#### [GIVEN EXERCISE 1]
In the email exchange about GDB's remote protocol, what situation does Jim Blandy say a simple number-to-number register mapping cannot handle?
#### [GIVEN EXERCISE 2]
Write the next part of the email exchange about GDB's remote protocol and register numbering, picking up after its final line.

#### [SELECTED TEXT]
START

On Thu, Jul 15, 2004 at 01:30:22PM -0500, Jim Blandy wrote:
> 
> Daniel Jacobowitz <drow@false.org> writes:
> > On Tue, Jul 06, 2004 at 12:09:15PM -0500, Jim Blandy wrote:
> > > Daniel Jacobowitz <drow@false.org> writes:
> > > > A more practical approach would probably be to maintain a mapping of
> > > > the remote protocol register numbers to GDB's internal register numbers
> > > > in addition to register sets.  I don't see any problem with that.
> > > 
> > > What if the remote protocol wants to talk about a 64-bit register, but
> > > GDB's raw regcache sees that as two 32-bit registers?  A simple
> > > number-to-number mapping doesn't do the trick.
> > 
> > Don't do that then.  Pass those as a regset, not numbered in the T
> > packet.
> 
> You're saying that, since we include register values in the T packet
> just for expedience, we can always decline to do that when it's hard,
> right?  But whether it's hard or not depends on GDB's raw regcache
> layout, which isn't supposed to be a matter of public interface.  When
> someone needs to rearrange the raw regcache, the set of registers
> which can be profitably provided in a T packet changes.  That's not
> the way it should be.

END

#### [RAW DATA]
START

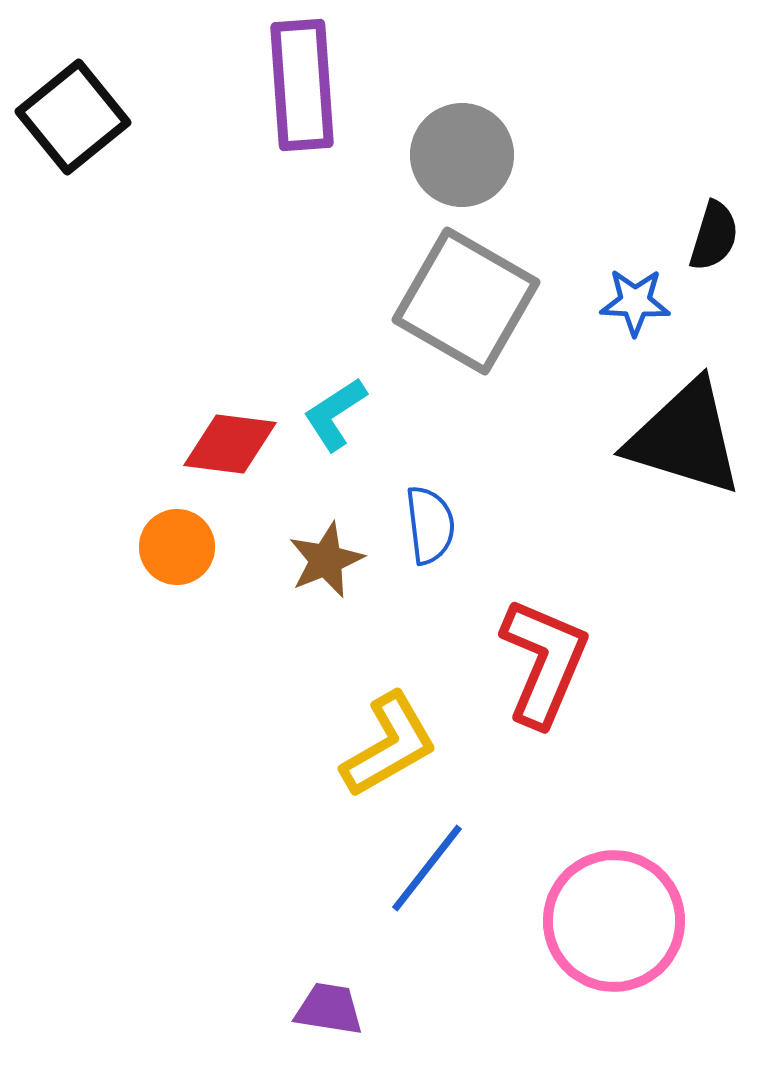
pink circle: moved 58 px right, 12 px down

END
START

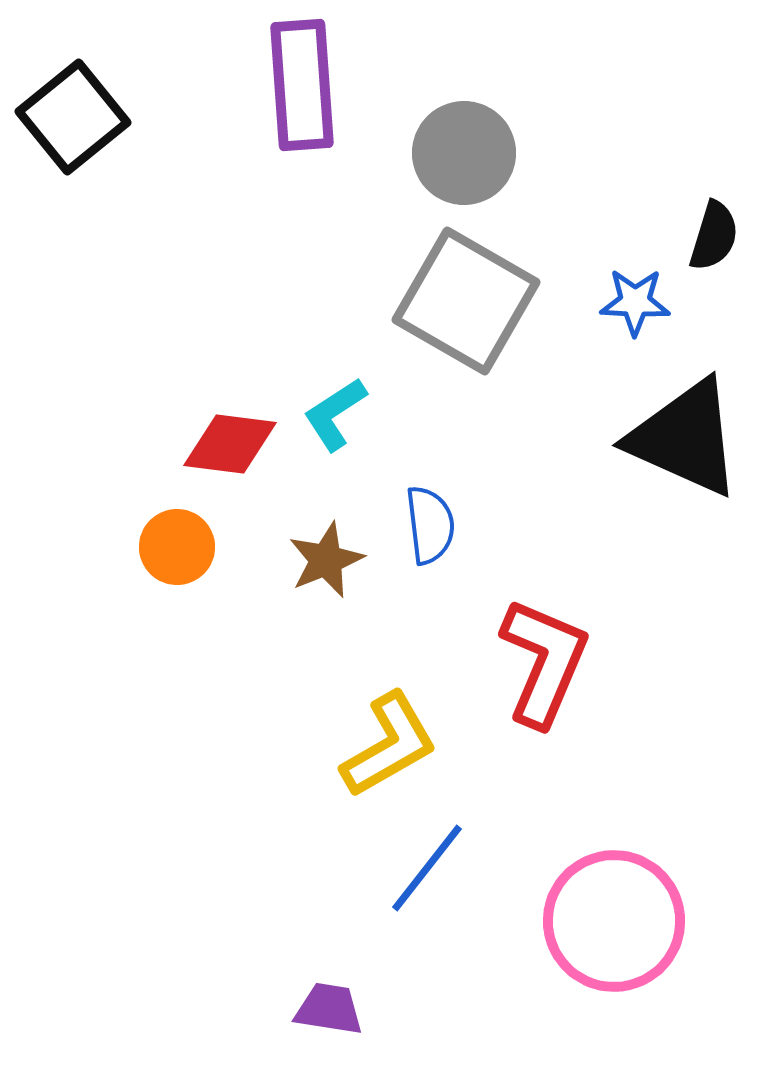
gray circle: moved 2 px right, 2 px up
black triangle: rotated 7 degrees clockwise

END

#### [TASK ANSWER 1]
The remote protocol wants to talk about a 64-bit register, but GDB's raw regcache sees it as two 32-bit registers.

#### [TASK ANSWER 2]
> 
> > Or have the register renumbering function map that number to the
> > combined pseudo register!
> 
> But what would GDB's code handling that packet do with that pseudo-
> register number?  It can't pass it to a regset or per-register
> "supply" function.

Then perhaps that should be changed.  In practice, many
pseudo-registers are suppliable.  It might even be possible to
rearrange the interfaces such that *_pseudo_register_write can be used,
via regcache_cooked_write, i.e. supply cooked registers.

This would require rethinking of the raw/cooked boundary.  Currently
the boundary is that raw registers are those we can query the target
for.  If you have a remote target that can not supply the same
registers we keep in the raw regcache, we have a design problem.